The girl exhaled a short gust of wind through her nose. Her breath made the scant light from the lantern flicker but not completely flicker off. "She just snapped one day and eliminated everyone who opposed her rule," she said. "That includes her kind, the ancestral spirits."

So, this was the state of the world he dropped into. There's a maniacal spirit looking to create an army of slaves and the ones who could help stop her were struck down like pieces on a tanzhai board. "What would happen to us now?" Kai-Se found himself asking.
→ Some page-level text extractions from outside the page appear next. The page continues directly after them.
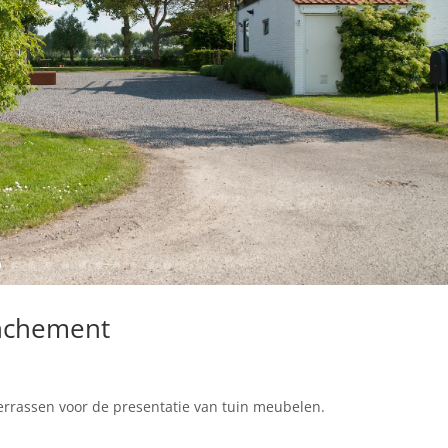
anchement
errassen voor de presentatie van tuin meubelen.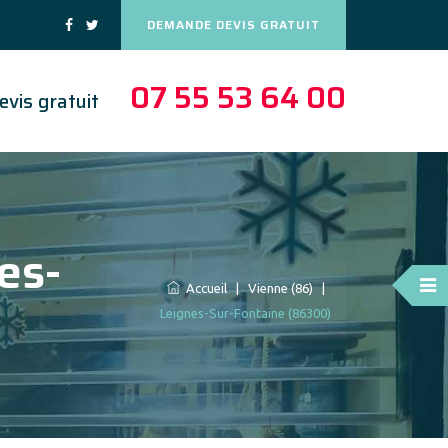
DEMANDE DEVIS GRATUIT
07 55 53 64 00
evis gratuit
es-
Accueil
|
Vienne (86)
|
Leignes-Sur-Fontaine (86300)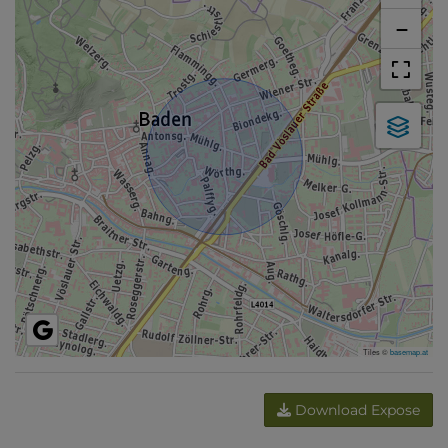
−
Tiles ©
basemap.at
Download Expose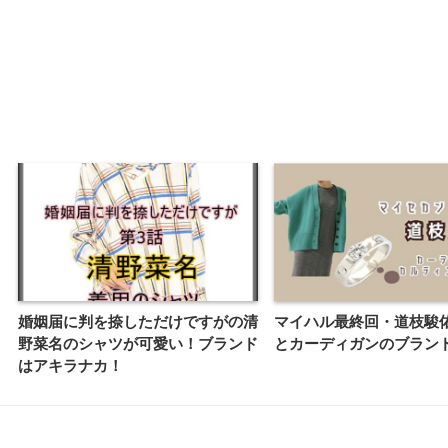
婚姻届に判を捺しただけですがの清
マイハル最終回・道枝駿
野菜名のシャツが可愛い！ブランド
とカーディガンのブラン
はアキラナカ！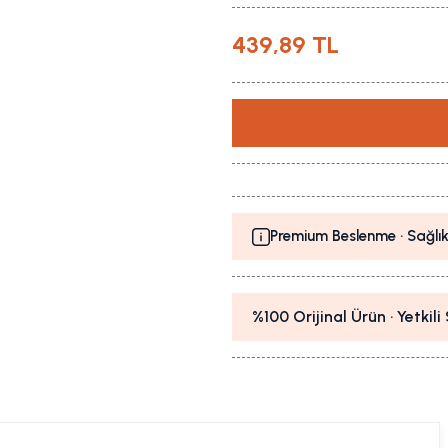
439,89 TL
Premium Beslenme · Sağlık
%100 Orijinal Ürün · Yetkil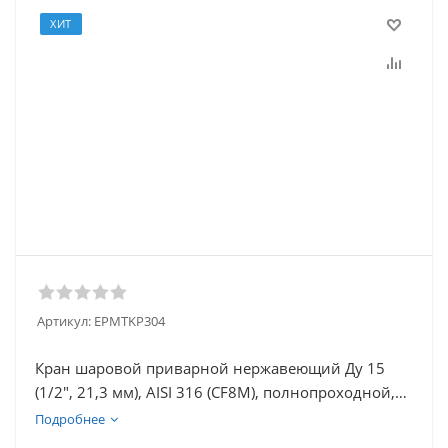
ХИТ
Артикул:
EPMTKP304
Кран шаровой приварной нержавеющий Ду 15
(1/2", 21,3 мм), AISI 316 (CF8M), полнопроходной,
трехсоставной (3PC), разборный, с блокировкой
Подробнее
ручки, под приварку, удлиненный, без площадки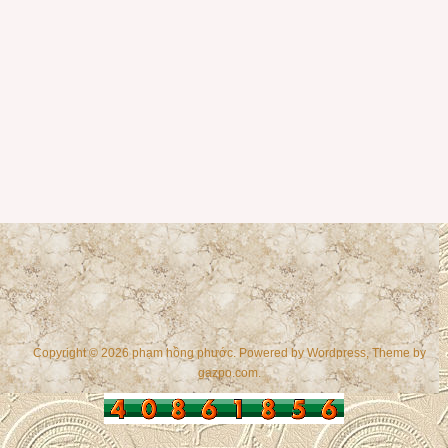
Copyright © 2026 phạm hồng phước. Powered by
Wordpress
, Theme by
gazpo.com
.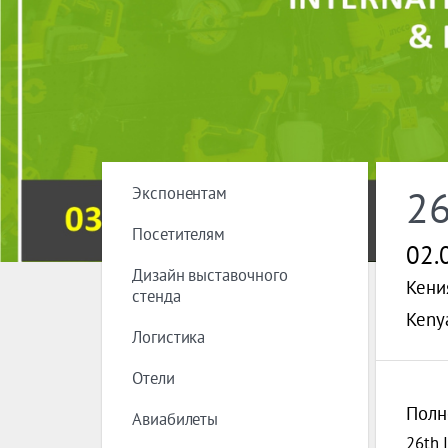
Экспонентам
2
Посетителям
02.
Дизайн выставочного
Кения
стенда
Kenya
Логистика
Отели
Полн
Авиабилеты
26th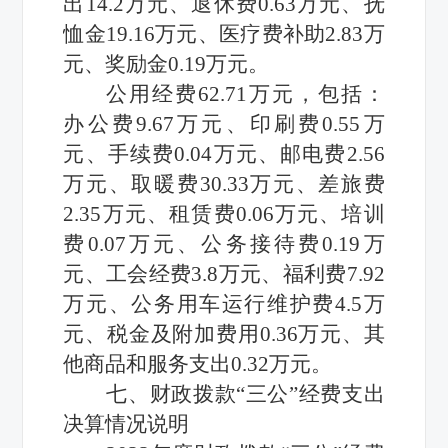
出
14.2
万元
、退休费
0.63
万元
、抚
恤金
19.16
万元
、医疗费补助
2.83
万
元
、奖励金
0.19万元
。
公用经费
62.71
万元，包括：
办公费
9.67
万元
、
印
刷费
0.55
万
元
、
手续费
0.04
万元
、
邮电费
2.56
万元
、
取暖费
30.33
万元
、
差旅费
2.35
万元
、
租赁费
0.06
万元
、
培训
费
0.07
万元
、
公务接待费
0.19
万
元
、
工会经费
3.8
万元
、
福利费
7.92
万元
、
公务用车运行维护费
4.5
万
元
、
税金及附加费用
0.36
万元
、
其
他商品和服务支出
0.32
万元
。
七、
财政拨款
“三公”经费支出
决算
情况
说明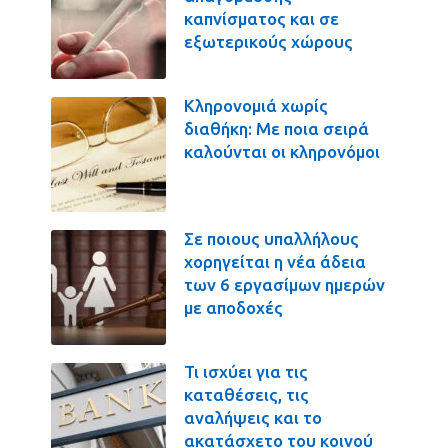
καπνίσματος και σε
εξωτερικούς χώρους
Κληρονομιά χωρίς
διαθήκη: Με ποια σειρά
καλούνται οι κληρονόμοι
Σε ποιους υπαλλήλους
χορηγείται η νέα άδεια
των 6 εργασίμων ημερών
με αποδοχές
Τι ισχύει για τις
καταθέσεις, τις
αναλήψεις και το
ακατάσχετο του κοινού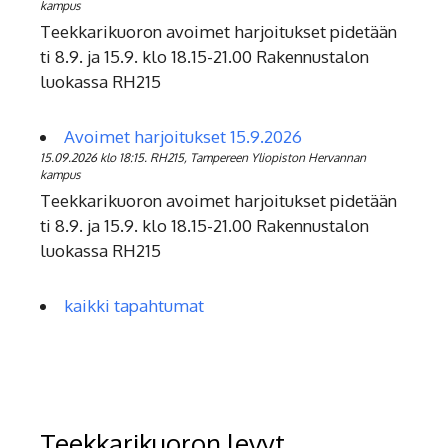
kampus
Teekkarikuoron avoimet harjoitukset pidetään
ti 8.9. ja 15.9. klo 18.15-21.00 Rakennustalon
luokassa RH215
Avoimet harjoitukset 15.9.2026
15.09.2026 klo 18:15. RH215, Tampereen Yliopiston Hervannan
kampus
Teekkarikuoron avoimet harjoitukset pidetään
ti 8.9. ja 15.9. klo 18.15-21.00 Rakennustalon
luokassa RH215
kaikki tapahtumat
Teekkarikuoron levyt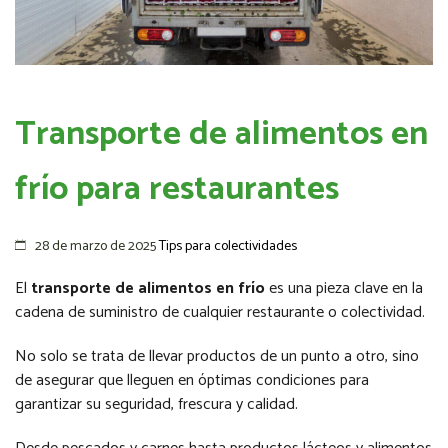
Transporte de alimentos en
frío para restaurantes
28 de marzo de 2025
Tips para colectividades
El
transporte de alimentos en frío
es una pieza clave en la
cadena de suministro de cualquier restaurante o colectividad.
No solo se trata de llevar productos de un punto a otro, sino
de asegurar que lleguen en óptimas condiciones para
garantizar su seguridad, frescura y calidad.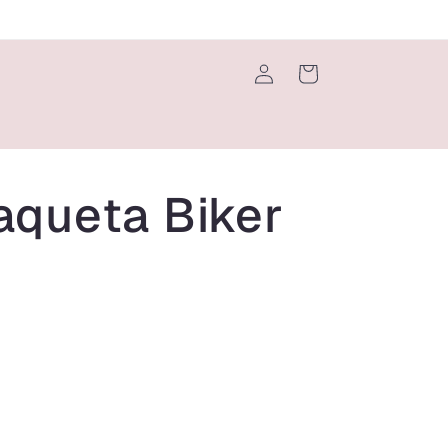
Iniciar
Carrito
sesión
aqueta Biker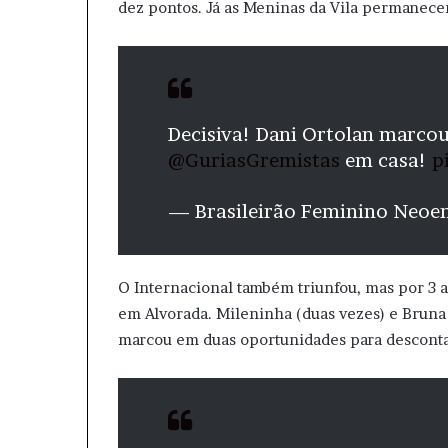
dez pontos. Já as Meninas da Vila permanece
Decisiva! Dani Ortolan marcou
@GuriasGremistas
em casa!
p
— Brasileirão Feminino Neoe
O Internacional também triunfou, mas por 3 a
em Alvorada. Mileninha (duas vezes) e Bruna
marcou em duas oportunidades para desconta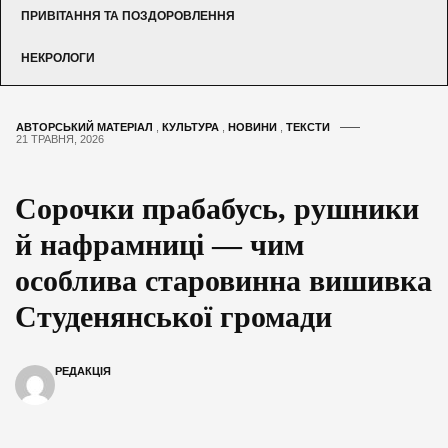
ПРИВІТАННЯ ТА ПОЗДОРОВЛЕННЯ
НЕКРОЛОГИ
АВТОРСЬКИЙ МАТЕРІАЛ
,
КУЛЬТУРА
,
НОВИНИ
,
ТЕКСТИ
21 ТРАВНЯ, 2026
Сорочки прабабусь, рушники
й нафрамниці — чим
особлива старовинна вишивка
Студенянської громади
РЕДАКЦІЯ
The girl inclined her head to one side with a smile. "I imagine it'll only get worse," she said. "But don't worry. You'd get used to it. Eventually."

"You won't really tell me your name?" he asked.

She shrugged. "I will, if you tell me yours."

"Kai-Se," came his immediate answer.

The girl raised her eyebrows but lowered them after a few seconds. "I am growing to like you, Kai-Se the piper," she said with a wide smile. She held out her hand towards him. "I'm Kaname, the god of nothing."

He took her hand and shook it. Whatever he had come to find in Shaoryeong, whatever it was he thought he'd be doing in this realm, a sinking feeling in his gut told him it's coming. And it was only the beginning.